I read the paper several times. My nerves caused the sentences to mean nothing. I couldn’t understand the references to specific laws by their numbers, having never memorized the Turkish constitution, nor the texts of the legislation pertaining to these matters. In the end, I risked it and signed the paper. He took it from me with a smile, and then, with the terrifying cold blood of a psychopath, said, “It pleases me to tell you you have just signed your deportation paper.” I felt thirsty again, and knew my face must have yellowed. Only when he was sure the shock had sent adrenaline charging through my veins did he reveal, with a mocking laugh, that he was joking. This was evidently how employees at the Turkish immigration office amused themselves: toying with the frayed nerves of refugees who literally feared for their lives. I stared at him, unable to smile. He seemed uncomfortable at that point, and tried to move things along. He handed me a paper and said to show it to the police if they stopped me again on the street. I asked him if the problem had at last been resolved. He said he was unable to resolve it, and I was still “wanted” on the system until such time as a code could be removed from my name.

I left in a foul mood, and scared too, at the thought that this entire ordeal could be repeated at any moment.
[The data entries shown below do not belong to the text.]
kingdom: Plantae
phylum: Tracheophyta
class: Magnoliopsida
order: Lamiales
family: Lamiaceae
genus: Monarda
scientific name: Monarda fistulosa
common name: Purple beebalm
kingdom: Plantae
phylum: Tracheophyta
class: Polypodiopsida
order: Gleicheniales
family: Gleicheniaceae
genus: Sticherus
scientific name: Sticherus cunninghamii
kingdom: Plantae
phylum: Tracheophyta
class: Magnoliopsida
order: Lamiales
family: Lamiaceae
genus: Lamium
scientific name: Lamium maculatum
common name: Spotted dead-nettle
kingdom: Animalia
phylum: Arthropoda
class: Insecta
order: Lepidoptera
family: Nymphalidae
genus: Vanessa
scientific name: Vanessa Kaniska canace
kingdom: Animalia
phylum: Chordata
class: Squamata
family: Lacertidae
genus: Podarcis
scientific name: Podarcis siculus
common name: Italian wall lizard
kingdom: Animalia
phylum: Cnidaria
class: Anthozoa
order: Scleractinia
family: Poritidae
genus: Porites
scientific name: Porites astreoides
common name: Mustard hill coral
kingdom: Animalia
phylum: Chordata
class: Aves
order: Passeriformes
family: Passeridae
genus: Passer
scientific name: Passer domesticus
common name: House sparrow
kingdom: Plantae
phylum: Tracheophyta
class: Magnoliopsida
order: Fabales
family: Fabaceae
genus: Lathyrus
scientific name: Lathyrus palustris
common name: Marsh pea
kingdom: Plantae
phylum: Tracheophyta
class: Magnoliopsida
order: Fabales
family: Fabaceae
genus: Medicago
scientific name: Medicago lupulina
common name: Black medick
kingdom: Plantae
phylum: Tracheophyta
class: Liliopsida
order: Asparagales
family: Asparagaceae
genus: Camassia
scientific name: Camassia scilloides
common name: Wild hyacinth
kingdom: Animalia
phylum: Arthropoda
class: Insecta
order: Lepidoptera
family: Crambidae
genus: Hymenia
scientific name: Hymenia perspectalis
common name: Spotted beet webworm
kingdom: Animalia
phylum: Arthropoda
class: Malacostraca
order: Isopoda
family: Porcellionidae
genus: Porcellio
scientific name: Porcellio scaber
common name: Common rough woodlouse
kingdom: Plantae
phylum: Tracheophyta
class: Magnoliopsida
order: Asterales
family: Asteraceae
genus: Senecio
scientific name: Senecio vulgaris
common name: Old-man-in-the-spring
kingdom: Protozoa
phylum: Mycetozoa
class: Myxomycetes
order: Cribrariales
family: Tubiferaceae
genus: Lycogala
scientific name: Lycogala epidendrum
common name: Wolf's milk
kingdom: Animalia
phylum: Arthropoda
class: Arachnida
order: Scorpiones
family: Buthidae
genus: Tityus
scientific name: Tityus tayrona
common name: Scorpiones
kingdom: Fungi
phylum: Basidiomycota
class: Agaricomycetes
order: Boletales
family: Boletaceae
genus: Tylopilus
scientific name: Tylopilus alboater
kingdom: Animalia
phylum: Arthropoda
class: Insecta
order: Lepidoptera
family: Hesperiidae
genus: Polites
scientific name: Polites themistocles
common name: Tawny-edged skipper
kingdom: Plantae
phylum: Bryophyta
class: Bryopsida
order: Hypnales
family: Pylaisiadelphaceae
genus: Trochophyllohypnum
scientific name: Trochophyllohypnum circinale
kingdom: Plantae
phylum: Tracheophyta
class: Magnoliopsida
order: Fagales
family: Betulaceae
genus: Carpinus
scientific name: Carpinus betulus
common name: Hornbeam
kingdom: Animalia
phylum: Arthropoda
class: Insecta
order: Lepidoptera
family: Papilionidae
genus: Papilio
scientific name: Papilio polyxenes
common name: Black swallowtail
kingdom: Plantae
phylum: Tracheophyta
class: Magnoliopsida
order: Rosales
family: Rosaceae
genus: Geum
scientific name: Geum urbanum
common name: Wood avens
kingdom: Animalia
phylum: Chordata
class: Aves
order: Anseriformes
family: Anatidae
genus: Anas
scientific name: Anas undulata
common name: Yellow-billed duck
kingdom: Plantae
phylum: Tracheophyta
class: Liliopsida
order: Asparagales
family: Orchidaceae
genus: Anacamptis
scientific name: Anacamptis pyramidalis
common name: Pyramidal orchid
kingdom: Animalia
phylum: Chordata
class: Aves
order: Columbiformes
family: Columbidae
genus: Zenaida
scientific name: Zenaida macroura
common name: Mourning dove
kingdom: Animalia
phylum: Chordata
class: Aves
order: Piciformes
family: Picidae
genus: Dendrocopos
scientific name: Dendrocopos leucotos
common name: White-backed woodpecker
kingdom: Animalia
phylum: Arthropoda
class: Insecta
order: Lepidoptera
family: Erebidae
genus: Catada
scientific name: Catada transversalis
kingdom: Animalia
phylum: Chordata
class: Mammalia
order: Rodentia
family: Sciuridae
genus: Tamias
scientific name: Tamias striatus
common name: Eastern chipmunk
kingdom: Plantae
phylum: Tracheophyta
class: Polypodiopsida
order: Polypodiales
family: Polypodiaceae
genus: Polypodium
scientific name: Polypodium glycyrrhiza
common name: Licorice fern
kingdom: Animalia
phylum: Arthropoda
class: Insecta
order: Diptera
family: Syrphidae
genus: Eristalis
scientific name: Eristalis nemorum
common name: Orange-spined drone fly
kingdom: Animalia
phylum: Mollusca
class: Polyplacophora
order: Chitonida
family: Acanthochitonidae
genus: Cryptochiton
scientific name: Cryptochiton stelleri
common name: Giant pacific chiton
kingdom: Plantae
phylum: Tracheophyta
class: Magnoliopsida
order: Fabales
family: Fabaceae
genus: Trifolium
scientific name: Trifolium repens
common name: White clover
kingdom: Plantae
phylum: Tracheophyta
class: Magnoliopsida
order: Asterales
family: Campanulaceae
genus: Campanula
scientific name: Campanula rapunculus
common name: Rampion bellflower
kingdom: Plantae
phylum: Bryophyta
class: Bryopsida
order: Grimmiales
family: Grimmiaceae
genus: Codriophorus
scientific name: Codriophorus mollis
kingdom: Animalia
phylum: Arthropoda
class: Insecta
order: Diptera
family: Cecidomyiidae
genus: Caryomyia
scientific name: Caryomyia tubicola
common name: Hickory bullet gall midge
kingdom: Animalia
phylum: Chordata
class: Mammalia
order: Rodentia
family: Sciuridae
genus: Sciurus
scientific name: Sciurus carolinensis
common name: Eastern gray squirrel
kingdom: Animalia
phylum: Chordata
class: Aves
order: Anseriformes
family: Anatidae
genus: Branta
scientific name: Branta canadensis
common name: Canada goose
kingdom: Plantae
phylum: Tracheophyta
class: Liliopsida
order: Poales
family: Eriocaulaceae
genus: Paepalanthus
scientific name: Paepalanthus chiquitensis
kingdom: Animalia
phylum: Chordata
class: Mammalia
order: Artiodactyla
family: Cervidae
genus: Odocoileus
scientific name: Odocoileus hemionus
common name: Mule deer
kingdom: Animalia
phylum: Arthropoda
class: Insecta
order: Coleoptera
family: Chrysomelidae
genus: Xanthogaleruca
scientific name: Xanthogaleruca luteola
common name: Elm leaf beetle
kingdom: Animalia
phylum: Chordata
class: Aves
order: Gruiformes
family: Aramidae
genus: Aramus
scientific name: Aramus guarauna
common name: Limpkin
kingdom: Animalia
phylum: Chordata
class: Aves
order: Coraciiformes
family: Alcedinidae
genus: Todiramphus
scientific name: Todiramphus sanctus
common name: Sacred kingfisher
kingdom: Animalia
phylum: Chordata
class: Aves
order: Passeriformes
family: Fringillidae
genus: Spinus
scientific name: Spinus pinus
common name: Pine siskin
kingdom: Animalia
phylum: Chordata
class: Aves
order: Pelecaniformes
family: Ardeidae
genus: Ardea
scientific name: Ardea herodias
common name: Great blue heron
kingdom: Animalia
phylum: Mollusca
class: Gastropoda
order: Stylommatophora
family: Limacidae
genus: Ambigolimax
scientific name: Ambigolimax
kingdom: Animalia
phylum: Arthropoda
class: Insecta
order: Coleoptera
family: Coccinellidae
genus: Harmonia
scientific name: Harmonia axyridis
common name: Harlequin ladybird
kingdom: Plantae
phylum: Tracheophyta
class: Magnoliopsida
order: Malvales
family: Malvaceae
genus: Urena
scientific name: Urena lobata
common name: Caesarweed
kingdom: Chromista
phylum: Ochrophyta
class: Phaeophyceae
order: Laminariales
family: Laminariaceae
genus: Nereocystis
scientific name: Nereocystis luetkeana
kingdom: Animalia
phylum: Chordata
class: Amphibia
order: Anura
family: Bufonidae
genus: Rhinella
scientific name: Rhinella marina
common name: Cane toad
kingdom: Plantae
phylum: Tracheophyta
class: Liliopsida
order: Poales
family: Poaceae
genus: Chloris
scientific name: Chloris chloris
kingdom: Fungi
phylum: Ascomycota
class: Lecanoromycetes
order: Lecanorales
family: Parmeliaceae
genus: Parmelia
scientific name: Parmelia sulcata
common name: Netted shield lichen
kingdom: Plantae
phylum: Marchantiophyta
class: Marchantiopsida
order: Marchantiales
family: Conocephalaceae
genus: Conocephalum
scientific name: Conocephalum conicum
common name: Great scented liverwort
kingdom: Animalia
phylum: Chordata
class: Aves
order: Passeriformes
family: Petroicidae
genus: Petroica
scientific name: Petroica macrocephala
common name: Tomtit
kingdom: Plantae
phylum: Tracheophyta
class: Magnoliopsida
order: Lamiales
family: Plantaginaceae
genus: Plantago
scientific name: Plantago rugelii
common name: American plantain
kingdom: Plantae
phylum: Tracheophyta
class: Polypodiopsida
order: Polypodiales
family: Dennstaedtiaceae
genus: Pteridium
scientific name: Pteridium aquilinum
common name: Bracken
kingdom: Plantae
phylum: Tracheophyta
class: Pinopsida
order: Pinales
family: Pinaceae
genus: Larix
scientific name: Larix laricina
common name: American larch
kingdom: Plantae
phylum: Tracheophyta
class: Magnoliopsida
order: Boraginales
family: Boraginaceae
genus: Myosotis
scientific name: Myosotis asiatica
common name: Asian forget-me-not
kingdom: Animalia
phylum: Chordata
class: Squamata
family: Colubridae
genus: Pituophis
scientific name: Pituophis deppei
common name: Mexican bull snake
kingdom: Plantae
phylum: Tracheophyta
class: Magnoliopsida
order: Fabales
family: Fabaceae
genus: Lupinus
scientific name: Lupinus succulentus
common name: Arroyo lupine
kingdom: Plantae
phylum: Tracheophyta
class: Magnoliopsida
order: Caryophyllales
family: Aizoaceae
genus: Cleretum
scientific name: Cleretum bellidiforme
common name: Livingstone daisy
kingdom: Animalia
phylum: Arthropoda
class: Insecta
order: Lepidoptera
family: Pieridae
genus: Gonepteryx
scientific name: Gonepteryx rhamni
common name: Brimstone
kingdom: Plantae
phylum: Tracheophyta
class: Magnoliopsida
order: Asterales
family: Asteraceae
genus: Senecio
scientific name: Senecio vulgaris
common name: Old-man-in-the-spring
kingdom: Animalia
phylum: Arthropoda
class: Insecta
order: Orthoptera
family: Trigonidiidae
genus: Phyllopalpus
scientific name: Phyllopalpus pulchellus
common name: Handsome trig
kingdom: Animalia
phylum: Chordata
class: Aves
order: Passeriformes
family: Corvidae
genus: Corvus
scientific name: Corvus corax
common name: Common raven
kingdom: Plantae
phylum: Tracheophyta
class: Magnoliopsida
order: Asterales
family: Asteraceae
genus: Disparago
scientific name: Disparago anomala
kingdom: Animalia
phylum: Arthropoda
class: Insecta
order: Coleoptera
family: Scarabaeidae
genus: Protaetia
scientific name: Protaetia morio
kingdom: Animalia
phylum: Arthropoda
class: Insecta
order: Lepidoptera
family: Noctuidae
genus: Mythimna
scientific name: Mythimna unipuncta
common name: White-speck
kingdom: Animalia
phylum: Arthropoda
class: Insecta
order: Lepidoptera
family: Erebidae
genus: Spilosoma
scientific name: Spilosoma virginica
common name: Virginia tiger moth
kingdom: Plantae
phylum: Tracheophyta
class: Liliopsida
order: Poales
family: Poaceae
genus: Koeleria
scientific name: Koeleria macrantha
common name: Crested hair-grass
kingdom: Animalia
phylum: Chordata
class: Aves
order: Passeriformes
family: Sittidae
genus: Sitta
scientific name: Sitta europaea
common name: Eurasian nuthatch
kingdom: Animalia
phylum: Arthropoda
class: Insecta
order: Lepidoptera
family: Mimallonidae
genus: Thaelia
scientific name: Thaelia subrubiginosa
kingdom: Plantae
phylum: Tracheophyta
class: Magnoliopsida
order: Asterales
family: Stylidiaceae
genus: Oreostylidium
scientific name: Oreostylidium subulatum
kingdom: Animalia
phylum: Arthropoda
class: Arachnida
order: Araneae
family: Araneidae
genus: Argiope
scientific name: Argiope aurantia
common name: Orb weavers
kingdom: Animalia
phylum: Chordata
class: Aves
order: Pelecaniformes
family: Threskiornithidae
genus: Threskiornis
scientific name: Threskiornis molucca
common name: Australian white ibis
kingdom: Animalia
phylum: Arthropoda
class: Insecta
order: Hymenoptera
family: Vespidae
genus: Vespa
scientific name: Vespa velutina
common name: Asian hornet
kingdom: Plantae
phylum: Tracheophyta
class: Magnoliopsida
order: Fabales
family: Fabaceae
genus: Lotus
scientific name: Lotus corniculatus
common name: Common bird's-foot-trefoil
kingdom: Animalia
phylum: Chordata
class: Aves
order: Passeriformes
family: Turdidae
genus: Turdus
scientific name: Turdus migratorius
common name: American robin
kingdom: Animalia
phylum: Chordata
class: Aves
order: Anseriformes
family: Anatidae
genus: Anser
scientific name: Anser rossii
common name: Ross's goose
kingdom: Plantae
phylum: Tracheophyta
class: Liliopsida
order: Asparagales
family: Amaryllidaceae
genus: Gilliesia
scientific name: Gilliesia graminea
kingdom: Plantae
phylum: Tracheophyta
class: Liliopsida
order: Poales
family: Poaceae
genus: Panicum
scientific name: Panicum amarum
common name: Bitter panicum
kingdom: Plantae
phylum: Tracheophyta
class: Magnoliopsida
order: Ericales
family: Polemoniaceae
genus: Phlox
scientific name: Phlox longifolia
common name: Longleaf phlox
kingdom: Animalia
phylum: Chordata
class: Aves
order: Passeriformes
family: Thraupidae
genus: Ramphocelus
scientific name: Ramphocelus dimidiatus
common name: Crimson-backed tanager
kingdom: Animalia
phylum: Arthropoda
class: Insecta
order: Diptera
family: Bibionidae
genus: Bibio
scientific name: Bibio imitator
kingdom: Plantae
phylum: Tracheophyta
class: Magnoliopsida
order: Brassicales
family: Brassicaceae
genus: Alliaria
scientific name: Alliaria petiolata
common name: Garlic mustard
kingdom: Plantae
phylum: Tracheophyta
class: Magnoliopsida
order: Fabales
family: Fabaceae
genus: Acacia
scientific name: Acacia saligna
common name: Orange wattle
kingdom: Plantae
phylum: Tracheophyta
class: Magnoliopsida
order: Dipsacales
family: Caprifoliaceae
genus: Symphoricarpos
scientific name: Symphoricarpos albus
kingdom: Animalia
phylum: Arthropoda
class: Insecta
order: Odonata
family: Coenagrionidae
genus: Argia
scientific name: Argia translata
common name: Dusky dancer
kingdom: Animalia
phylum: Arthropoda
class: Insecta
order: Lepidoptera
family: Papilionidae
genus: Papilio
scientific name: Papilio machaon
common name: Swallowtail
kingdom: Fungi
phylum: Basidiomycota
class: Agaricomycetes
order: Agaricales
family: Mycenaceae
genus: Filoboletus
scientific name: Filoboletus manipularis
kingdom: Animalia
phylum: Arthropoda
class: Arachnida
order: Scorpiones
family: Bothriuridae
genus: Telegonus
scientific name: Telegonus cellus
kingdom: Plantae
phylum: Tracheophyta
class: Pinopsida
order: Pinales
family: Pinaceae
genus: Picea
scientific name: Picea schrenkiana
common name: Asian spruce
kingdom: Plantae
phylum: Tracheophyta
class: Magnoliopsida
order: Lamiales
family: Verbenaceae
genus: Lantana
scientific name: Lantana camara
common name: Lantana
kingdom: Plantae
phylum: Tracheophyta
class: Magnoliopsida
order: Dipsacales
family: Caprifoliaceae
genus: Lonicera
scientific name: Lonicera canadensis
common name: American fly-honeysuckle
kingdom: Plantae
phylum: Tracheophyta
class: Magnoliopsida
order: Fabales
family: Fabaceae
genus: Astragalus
I spent another month trying to understand the problem with the lawyers, during which time I was afraid to walk in the streets. Finally, we got to the root of the issue, which turned out to be a matter of utmost triviality: I was due to pay 180 Turkish liras (US$35) to the immigration directorate in connection with a tourist visa I had obtained back in 2016.

 

Swept aside

 

More than a year has now passed since the start of the Turkish campaign against undocumented refugees on its territory. During this time, the shock instilled by this campaign in the souls of Syrians residing in Turkey, and their relatives abroad, has quietly diminished. Despite the continued deportation of Syrians and other refugees from Turkey, and the growing security crackdowns against them, in addition to the increased racism and public rejection of their presence, media coverage of these subjects has faded almost to nil. With the Covid-19 pandemic and other major social, political, and economic crises dominating the global headlines in 2020, “small” problems of this kind have been swept aside, deemed of interest only to those directly affected by them.

I write these lines today more than a year on from this unhappy memory, fearful of forgetting its details in the hustle and bustle of daily life, and as a result of the never-ending influx of news about deportations and “voluntary returns” from Turkey. The latter’s involvement in Syria grows more negative by the day, and further complicates both the national and regional pictures, placing another heavy weight on the backs of the weakest and most vulnerable segments of society: the refugees fleeing their countries, who want nothing more than to preserve their dignity and ensure some kind of future for their children, having already lost everything else they themselves once had in life.